[Task description] Locate each line in the material below that contains the word "wrist", and copy those lines out.

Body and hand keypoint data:
▼

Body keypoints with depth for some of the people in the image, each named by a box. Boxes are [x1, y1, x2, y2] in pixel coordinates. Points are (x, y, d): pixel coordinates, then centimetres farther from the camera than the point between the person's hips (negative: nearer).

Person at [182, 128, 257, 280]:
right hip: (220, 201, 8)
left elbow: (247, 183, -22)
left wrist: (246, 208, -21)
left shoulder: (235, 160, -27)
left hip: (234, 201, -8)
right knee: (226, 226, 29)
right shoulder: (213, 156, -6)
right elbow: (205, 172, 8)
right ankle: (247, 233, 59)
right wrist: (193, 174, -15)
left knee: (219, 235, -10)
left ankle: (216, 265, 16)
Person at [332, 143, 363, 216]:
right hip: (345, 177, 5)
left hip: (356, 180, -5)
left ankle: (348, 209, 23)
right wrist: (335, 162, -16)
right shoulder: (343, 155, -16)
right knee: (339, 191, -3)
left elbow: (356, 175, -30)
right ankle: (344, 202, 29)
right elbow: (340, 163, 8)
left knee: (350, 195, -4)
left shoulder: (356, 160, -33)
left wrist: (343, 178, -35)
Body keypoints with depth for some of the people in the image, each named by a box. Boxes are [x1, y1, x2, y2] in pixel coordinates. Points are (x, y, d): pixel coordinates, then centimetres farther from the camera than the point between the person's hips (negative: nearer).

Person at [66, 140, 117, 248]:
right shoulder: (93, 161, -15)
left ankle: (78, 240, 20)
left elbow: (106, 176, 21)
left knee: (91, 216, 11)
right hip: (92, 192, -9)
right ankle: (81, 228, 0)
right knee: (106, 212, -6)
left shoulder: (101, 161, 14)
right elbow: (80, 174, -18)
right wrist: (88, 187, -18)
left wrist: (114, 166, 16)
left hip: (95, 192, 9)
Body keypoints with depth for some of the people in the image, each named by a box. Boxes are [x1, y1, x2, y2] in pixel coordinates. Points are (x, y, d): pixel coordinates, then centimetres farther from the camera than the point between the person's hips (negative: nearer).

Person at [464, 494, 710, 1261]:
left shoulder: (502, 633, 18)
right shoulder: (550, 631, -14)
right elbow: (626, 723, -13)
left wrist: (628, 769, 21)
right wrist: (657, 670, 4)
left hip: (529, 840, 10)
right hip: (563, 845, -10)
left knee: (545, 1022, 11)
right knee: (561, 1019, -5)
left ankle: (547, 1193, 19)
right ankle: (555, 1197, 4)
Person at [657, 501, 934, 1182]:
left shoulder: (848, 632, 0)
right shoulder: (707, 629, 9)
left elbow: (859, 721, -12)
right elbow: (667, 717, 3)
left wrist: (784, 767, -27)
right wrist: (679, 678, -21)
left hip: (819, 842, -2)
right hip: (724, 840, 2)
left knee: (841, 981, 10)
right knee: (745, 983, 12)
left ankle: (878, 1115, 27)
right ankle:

▲

[Solved problem]
left wrist: (246, 208, -21)
right wrist: (193, 174, -15)
right wrist: (335, 162, -16)
left wrist: (343, 178, -35)
right wrist: (88, 187, -18)
left wrist: (114, 166, 16)
left wrist: (628, 769, 21)
right wrist: (657, 670, 4)
left wrist: (784, 767, -27)
right wrist: (679, 678, -21)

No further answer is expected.